╭──

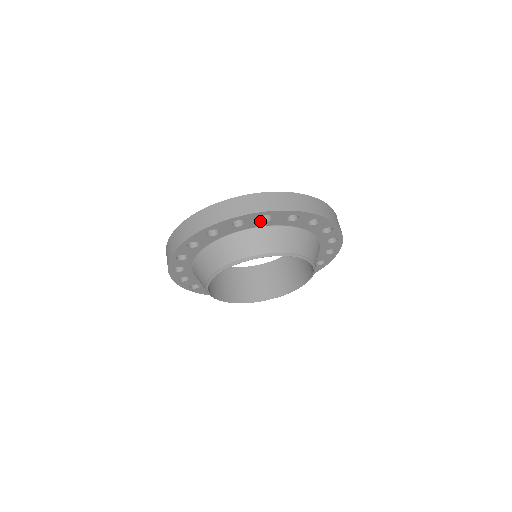
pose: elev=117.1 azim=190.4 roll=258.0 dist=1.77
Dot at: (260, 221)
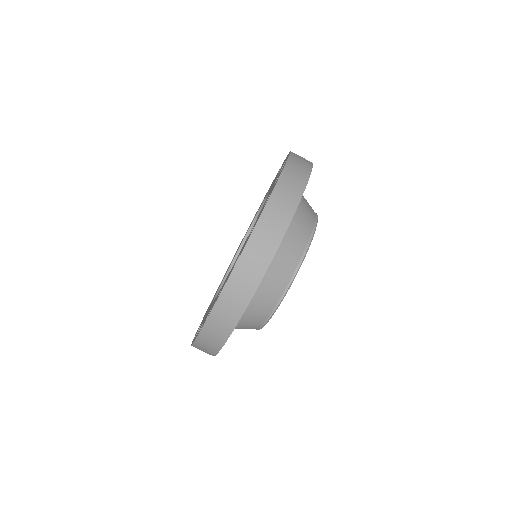
Dot at: occluded
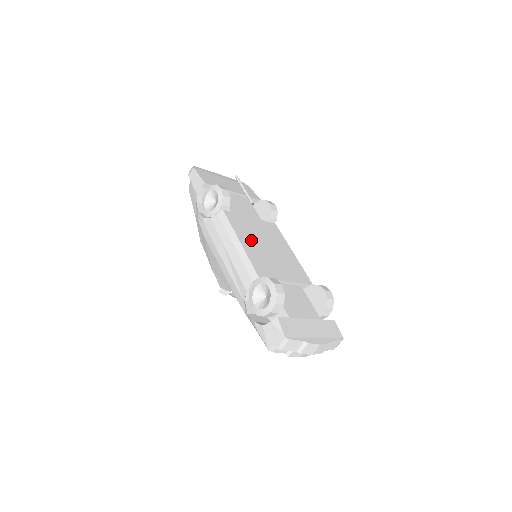
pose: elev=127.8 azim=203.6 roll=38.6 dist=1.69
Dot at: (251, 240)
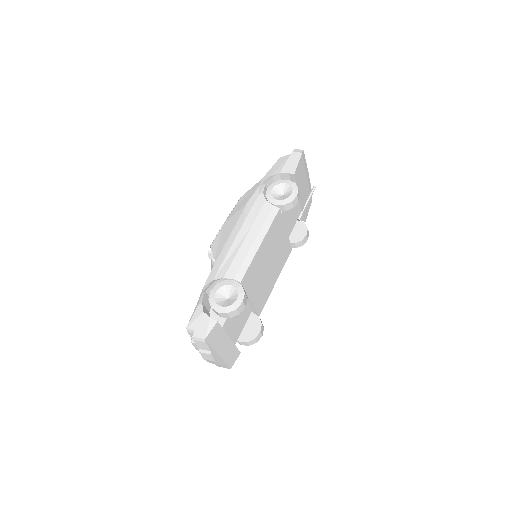
Dot at: (267, 249)
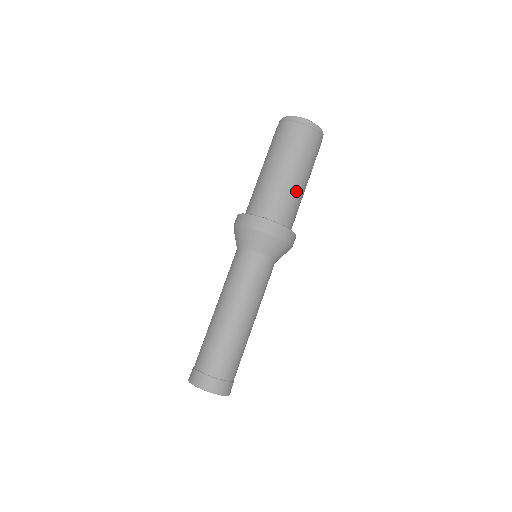
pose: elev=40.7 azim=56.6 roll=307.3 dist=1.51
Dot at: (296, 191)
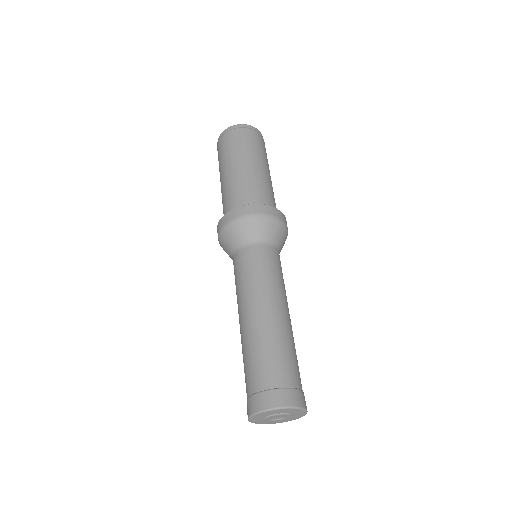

╰──

Your task = Which lines in the data contain the string "dist"? Pick out each of them and copy it in full.

Solution for this exercise =
pose: elev=117.1 azim=190.4 roll=258.0 dist=1.77
pose: elev=127.8 azim=203.6 roll=38.6 dist=1.69
pose: elev=40.7 azim=56.6 roll=307.3 dist=1.51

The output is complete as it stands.